I chose to add this article to my collection because the activity looked fun! I know that isn’t always a sign of effective teaching and learning, but I digress… I am always interested to learn about a lesson that seems to be highly engaging for the students.
This crime scene soil investigation is an instructional approach to students learning about soil composition. The article includes tools and instruments used in the lesson, which are: ProScope, MicroAquariums and iPads with the AirScopePro app downloaded onto it. I learned exactly how to implement this lesson, as well as some helpful strategies to encourage students to use higher-level thinking.
This lesson implements 4th-grade science processing and content standards. Specifically, the process standards are TEKS 4.2(A), 4.2(B), 4.2(F), 4.3(A) and 4.4. The content standard implemented is TEKS 4.7(A). I would use the information in this article to implement this lesson plan in my future science classroom. I might have to alter the type of technology used based on what is available to us, but thankfully this article also includes a variation of technology adaptations.

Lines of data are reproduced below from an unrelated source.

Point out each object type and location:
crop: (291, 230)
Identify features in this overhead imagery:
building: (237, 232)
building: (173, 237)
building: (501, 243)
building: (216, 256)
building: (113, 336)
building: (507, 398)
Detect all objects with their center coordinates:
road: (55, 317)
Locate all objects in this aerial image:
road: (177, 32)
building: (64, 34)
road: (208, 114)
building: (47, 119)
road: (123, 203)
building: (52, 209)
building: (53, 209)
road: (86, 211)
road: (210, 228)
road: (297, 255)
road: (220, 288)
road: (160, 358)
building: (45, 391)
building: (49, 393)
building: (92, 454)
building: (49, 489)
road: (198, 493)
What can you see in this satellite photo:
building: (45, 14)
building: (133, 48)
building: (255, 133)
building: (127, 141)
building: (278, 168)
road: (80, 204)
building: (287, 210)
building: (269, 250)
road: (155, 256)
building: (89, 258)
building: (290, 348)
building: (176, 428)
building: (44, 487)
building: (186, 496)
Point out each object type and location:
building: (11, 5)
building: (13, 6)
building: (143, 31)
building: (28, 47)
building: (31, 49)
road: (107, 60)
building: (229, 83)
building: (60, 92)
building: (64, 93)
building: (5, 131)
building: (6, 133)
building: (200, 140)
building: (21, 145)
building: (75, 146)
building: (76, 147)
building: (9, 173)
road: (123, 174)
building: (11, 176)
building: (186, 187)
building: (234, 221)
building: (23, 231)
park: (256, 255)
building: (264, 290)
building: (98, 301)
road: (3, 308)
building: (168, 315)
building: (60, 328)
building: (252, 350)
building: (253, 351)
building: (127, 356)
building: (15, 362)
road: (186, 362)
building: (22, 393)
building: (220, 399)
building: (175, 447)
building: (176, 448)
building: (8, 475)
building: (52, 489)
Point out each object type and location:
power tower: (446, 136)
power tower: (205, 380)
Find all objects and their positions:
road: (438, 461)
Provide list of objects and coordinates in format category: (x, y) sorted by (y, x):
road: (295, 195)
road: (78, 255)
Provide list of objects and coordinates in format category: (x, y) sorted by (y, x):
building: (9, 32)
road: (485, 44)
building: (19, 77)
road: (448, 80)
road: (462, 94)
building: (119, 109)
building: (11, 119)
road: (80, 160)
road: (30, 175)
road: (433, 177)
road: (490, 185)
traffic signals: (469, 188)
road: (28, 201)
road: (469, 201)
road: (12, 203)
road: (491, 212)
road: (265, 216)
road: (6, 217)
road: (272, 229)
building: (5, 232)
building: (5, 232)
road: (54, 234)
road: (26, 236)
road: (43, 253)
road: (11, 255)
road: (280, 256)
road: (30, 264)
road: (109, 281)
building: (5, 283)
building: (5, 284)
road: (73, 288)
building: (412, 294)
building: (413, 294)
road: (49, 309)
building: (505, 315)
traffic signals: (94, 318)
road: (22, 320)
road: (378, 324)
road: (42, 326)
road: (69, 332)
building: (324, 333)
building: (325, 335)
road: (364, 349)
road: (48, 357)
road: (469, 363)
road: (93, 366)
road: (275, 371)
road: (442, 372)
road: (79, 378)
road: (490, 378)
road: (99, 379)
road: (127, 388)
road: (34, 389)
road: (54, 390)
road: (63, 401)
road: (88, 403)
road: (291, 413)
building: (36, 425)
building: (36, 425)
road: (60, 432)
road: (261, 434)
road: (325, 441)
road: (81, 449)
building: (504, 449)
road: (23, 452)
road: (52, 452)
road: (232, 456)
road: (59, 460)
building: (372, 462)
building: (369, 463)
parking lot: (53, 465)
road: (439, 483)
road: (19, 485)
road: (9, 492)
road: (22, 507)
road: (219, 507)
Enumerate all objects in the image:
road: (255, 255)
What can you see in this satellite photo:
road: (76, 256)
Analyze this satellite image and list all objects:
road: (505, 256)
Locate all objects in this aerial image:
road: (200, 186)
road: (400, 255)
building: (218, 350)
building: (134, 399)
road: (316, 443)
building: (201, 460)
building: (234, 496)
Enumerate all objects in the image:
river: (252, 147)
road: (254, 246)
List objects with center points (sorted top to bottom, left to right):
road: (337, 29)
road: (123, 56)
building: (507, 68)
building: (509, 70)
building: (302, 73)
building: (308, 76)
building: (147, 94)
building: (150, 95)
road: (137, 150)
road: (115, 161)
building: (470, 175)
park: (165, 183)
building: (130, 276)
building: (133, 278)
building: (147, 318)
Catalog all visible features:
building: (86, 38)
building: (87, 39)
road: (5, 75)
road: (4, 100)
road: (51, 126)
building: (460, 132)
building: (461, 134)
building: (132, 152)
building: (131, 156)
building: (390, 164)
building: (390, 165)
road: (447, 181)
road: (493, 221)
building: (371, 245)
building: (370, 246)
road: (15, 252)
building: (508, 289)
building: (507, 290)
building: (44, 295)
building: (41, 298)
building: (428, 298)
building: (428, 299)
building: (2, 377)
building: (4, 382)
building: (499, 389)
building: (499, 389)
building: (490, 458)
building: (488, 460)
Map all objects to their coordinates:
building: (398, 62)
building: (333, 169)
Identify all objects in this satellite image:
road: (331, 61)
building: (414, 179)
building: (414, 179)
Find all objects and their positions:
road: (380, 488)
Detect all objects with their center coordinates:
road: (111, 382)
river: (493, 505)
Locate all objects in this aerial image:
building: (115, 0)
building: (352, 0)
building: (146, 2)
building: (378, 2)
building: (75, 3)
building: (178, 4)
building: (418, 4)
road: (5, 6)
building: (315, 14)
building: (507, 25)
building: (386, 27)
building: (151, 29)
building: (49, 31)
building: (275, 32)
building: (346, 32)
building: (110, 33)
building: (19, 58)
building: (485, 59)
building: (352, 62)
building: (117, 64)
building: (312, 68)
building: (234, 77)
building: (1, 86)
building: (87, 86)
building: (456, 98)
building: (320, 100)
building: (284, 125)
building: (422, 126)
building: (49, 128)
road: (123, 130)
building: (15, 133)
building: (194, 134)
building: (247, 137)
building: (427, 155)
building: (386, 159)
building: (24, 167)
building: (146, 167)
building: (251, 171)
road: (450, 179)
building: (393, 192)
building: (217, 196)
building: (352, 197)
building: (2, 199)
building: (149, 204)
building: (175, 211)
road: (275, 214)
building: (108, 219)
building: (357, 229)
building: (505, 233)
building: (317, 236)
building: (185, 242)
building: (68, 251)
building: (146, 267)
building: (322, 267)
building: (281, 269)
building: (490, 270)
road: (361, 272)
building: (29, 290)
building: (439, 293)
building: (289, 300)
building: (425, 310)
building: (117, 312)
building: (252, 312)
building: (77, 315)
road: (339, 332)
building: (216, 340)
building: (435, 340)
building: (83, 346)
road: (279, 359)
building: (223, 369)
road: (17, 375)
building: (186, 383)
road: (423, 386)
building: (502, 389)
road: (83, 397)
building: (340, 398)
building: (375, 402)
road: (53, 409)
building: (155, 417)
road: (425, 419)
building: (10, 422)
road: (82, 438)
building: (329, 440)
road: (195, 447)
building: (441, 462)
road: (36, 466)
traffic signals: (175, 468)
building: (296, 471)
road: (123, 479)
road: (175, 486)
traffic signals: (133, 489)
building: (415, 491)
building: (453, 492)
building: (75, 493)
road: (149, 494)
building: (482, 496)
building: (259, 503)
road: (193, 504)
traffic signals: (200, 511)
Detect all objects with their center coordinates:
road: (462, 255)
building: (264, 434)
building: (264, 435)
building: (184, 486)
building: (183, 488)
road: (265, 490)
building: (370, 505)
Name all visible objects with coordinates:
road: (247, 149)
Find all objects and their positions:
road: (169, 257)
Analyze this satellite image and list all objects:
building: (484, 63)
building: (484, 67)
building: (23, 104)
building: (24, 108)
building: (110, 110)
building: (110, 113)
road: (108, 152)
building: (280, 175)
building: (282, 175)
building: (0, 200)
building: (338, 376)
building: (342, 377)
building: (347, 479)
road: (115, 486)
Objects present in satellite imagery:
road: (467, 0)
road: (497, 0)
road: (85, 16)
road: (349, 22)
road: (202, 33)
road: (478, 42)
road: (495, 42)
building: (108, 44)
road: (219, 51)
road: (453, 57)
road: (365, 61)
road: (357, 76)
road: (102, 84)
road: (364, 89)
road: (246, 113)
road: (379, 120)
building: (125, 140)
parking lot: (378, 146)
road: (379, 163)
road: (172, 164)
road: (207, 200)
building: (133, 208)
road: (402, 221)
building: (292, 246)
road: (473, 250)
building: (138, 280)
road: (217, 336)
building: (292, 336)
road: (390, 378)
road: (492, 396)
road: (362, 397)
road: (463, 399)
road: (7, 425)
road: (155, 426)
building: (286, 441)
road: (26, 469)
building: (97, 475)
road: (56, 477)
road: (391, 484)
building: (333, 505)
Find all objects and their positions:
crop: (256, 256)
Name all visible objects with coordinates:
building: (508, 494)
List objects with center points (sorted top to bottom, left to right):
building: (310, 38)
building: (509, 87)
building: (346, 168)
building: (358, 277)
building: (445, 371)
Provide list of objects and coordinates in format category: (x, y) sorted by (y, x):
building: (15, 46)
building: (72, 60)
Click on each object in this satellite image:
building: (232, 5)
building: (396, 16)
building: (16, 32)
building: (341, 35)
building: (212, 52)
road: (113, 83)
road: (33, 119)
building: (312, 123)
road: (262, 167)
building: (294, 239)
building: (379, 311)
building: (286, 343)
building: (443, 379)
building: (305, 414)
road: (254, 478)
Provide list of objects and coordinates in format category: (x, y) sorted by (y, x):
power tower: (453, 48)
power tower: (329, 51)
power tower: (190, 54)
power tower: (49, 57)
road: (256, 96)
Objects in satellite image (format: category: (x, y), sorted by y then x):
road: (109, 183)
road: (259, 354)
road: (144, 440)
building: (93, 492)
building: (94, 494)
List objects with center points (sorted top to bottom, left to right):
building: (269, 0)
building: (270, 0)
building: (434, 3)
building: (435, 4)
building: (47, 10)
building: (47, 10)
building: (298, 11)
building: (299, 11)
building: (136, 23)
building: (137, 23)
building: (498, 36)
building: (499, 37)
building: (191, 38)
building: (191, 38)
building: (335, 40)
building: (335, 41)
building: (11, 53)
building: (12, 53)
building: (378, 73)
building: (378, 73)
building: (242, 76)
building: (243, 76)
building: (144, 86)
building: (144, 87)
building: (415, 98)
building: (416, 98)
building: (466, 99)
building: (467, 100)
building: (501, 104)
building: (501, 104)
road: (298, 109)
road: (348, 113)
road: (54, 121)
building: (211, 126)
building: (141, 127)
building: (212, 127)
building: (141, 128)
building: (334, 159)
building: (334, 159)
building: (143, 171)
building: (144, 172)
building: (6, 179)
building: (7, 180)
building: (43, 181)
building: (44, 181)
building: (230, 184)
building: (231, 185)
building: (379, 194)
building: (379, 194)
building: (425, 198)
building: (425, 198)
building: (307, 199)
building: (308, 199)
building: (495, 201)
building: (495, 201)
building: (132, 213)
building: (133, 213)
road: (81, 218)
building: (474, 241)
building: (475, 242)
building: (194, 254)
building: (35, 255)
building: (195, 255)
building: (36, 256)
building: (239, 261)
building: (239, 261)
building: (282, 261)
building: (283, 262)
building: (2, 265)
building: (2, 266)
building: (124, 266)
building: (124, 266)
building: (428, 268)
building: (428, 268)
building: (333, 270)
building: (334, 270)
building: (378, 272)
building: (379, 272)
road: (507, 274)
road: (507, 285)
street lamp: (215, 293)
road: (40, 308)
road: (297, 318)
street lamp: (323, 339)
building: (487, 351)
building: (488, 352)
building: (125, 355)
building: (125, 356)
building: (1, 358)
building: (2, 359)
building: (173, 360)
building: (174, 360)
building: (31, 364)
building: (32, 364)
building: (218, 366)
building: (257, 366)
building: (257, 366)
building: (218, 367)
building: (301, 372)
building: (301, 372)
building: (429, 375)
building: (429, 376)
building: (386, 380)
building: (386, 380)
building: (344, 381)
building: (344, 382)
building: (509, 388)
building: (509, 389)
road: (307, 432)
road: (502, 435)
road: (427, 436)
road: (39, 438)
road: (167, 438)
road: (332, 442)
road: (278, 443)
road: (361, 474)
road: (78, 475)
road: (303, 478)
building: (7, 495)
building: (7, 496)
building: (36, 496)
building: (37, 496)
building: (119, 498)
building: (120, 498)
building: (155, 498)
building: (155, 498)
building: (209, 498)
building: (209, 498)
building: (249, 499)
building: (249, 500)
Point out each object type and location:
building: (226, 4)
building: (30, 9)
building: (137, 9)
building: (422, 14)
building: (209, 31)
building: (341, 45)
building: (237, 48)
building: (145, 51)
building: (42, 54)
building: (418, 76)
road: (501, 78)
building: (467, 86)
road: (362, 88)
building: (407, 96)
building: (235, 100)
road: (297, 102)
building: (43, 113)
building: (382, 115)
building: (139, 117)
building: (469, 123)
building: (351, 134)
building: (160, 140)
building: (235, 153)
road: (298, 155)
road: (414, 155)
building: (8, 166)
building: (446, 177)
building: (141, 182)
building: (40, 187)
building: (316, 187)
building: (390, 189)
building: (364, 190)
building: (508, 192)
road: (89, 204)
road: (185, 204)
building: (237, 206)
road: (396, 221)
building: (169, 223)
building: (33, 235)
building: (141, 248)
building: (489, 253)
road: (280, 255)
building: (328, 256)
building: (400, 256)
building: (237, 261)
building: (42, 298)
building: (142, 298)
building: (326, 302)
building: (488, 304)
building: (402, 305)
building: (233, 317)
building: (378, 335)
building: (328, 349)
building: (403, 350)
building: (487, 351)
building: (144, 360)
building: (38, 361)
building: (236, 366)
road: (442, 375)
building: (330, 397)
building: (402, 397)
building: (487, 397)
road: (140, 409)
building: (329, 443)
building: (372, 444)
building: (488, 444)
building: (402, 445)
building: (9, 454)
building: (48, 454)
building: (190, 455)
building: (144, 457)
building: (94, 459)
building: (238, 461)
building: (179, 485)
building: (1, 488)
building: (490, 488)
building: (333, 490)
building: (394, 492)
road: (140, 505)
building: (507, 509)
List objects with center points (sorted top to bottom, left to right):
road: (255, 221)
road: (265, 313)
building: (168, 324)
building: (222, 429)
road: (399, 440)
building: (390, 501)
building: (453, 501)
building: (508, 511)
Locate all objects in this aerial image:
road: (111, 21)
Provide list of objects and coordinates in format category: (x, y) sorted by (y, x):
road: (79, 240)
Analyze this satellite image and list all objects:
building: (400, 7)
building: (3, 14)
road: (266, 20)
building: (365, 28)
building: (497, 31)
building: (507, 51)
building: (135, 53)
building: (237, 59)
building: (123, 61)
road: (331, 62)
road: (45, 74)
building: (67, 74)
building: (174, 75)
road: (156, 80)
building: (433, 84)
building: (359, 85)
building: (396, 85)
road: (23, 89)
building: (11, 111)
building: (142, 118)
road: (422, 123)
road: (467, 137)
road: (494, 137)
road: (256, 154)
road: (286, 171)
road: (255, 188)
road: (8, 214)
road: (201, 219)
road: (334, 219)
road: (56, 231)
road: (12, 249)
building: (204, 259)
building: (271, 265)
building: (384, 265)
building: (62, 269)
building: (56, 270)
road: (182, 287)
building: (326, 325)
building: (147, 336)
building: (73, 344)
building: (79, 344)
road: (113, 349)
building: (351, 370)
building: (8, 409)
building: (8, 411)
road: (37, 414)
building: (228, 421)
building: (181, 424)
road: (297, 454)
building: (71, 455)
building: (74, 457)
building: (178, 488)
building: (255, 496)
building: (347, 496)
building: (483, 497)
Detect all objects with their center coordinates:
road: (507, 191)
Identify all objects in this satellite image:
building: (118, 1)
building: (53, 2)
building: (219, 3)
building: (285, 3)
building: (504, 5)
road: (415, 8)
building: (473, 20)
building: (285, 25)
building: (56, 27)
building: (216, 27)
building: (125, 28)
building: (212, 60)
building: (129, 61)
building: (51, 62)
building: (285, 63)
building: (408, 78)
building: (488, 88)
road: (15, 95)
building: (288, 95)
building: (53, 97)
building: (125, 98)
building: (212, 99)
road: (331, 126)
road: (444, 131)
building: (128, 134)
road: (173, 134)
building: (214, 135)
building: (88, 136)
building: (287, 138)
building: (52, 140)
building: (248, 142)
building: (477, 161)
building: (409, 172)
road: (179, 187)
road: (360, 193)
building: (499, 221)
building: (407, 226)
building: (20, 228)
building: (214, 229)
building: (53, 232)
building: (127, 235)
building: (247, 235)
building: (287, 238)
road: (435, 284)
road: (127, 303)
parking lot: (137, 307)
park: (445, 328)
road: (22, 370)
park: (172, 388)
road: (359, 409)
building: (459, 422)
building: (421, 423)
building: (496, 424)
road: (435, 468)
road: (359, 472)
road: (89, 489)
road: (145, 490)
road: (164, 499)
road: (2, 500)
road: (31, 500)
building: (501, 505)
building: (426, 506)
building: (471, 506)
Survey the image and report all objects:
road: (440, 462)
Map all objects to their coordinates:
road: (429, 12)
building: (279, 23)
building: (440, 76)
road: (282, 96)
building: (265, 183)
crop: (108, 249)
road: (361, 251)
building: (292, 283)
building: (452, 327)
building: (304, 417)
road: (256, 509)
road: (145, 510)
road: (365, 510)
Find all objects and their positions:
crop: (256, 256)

Based on my field experience thus far, I predict that this lesson activity will be effective because of its appeal to students and the differentiated learning that it presents the opportunity for. I strongly agree that it would be vital to clearly review, explain and even model appropriate behavior and safety concerns during this lesson. I wonder, based on the students’ prior knowledge, would the instructor need to visually model their investigation and data documentation phase?
Gracie A (Tyler, TX)
This article is written in a way that it can be taken and written into a lesson plan. It discusses how students use critical thinking and exploration of hands on materials to investigate a “crime scene.” It begins with establishing the materials students will need to complete the lesson and how to get students prepared while also mentioning accommodations that could be made for students will motor skill or verbal concerns since there is a lot of discussion in this activity. Students are then introduced to the crime and they begin to discuss and problem solve who they think committed the crime and why but how do they know? This is when they experiment with different soils. Science safety procedures come into play during this time by having the fifth grade students explain to the teacher what they should do to be safe and smart with their materials. After students “investigate” and decide who their main suspect is, they must prove why. They get stuck in a trap and realize they need to compare more soils. This calls for more experimentation = hands on investigation. Throughout the whole lesson, the teacher is asking higher level critical thinking questions in order for the students to understand why they are investigating the soils and why they are doing so in specific ways.
I appreciate this article because it provides me with a science lesson to do with fifth grade students when working with nature and soils but also provides ways for me to lower the level if I am teaching to younger grades such as third or fourth grade. I also appreciate how students are able to use technology such as the iPads to learn about the different kinds of soils instead of using textbooks. I also enjoyed the idea of the lesson as I whole with it being a crime scene investigation. Completely fiction, but it was still something for the students to relate to the real world and I feel like that doesn’t happen enough these days. Another thing I enjoyed was it was a majority class discussion activity. Obviously students still had to be assessed at the individual level but it was done based on critical thinking questions and the data they brought to the table and how their groups performed experiments and handled their materials. 10/10 lesson and article!